Ну, не беги ты… Не слышу? Ты что, в рот воды набрала? Хочешь… А хочешь, будем клеить на даче воздушных змеев, будем в церковь ходить? Сколько ностальгии в воздушных змеях! А Фома, правда, сделал тебе предложение? Вы будете жить долго и дарить мне подарки… Ты с ним говорила по телефону? И он тебе так и сказал по телефону: выходи за меня замуж? Нет или да? Но ведь что-то должно происходить! Что-то должно быть?..
Мы вышли на Мытнинскую набережную. Свежестью вначале пахнуло, а потом потянуло с Невы какой-то особенной речной вонью. Неслышно прошуршала под мостом самоходная баржа, вошла в чёрный зев зеркальной тени. Изумруд вкраплён в тупую голову баржи, скользкую, круглую.
– Неправдоподобно быстро дошли мы сюда, – подумал я. – Ага, вот и крепость. Давно пора отмечать залпом полночь. Минула полночь, не отмеченная ничем. Тускло желтел над колокольней узкий серафим. Шпиль книзу темнел. Книзу всё темней.
Ты забыл, забыл, забыл! Светлые ночи, белые ночи, чёрные от солнца дни, и эти ночи, которые не только у меня одного, а и у других обрастают фальшивой завершённостью, в которой нет ничего предосудительного, но потеря столь ясно видна, что мечта о непрерывном выражении обрывается, уступая скачкообразному, конвульсивному закреплению, от которого не избавляет ни усыпляющая зеркальность созвучий, ни другое. Западня чередований, расположенных в три, четыре, пять слоёв, повторяющих друг друга, – не повторяющих, а расщепляющих, скорей всего, на волокна. Летней ночью неизъяснима белизна, неизъяснимой болью.
«Неизъяснима летней ночью белизна, – отхлёбывая, говорил пьяница, – неизъяснимой болью белизна, – говорил он, подмигивая мне, – как сонный шёлк шуршит по многим водам, где не видать ни облака, ни дна!».
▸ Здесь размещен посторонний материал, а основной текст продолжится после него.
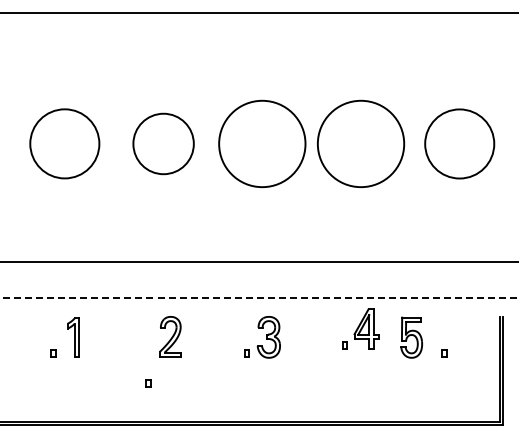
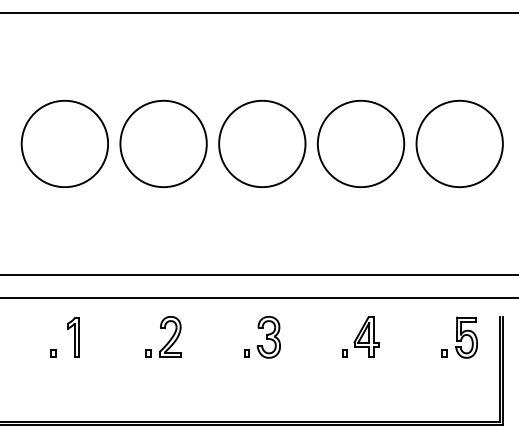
circle at (64, 143) size: 72x72 px -> 89x89 px
circle at (163, 143) diameter: 60 px -> 86 px
circle at (459, 143) diameter: 69 px -> 86 px
line at (258, 261) position: (258, 261) -> (258, 274)
line at (259, 297): dashed -> solid
part at (360, 328) position: (360, 328) -> (360, 336)
part at (411, 337) position: (411, 337) -> (466, 337)
part at (148, 383) position: (148, 383) -> (148, 353)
Это роскошная имитация, – говорил он, – это ощупывание голыми пальцами, а в награду за терпение: где не видать ни облака, ни дна… чуть тлеет только снежный Веспер – в отличие от чёрного, который мы невзначай, как он, переносим в другое поле. Все выигрывают в цветовом решении – изменения колера… голубовата кровь (для бедных маленький праздник, повод для крошечного смысла, который тут же и покажет им нос) и соль, как бирюза, в которой главное, разумеется, не количество и не цвет, а состояние сплавленной кристаллом прозрачности, преодоление сыпучести, свойственной ей, влекущей неизменно за собою как бы мел, но от него отказаться во много раз труднее, чем от соли – то есть ото льда, оледенения, нужного для того, чтобы бывшие голоса были разъяты (всё повторяется, путь один – лёд неизменно связан, благодаря усердию многих, с пламенем, простейшая антитеза как бы) осколком льда, но тут понятие льда ещё не рождено, оно присутствует намёком в сплавленной бирюзе соли, – когда волокна шёпота текут над плоской дельтой, чтоб нитью ледяной остаться у висков: двух выпуклых зеркал, бестенных и прозрачных, – то из всей этой помпезной пышности остаётся на языке одна бестенность. И дальше: август бел; был сладостен терновник (шиповник?)… какая разница! Продолжай до бесконечности! Дли, сучи нить, обрывай, связывай узлами суждений, потому что………….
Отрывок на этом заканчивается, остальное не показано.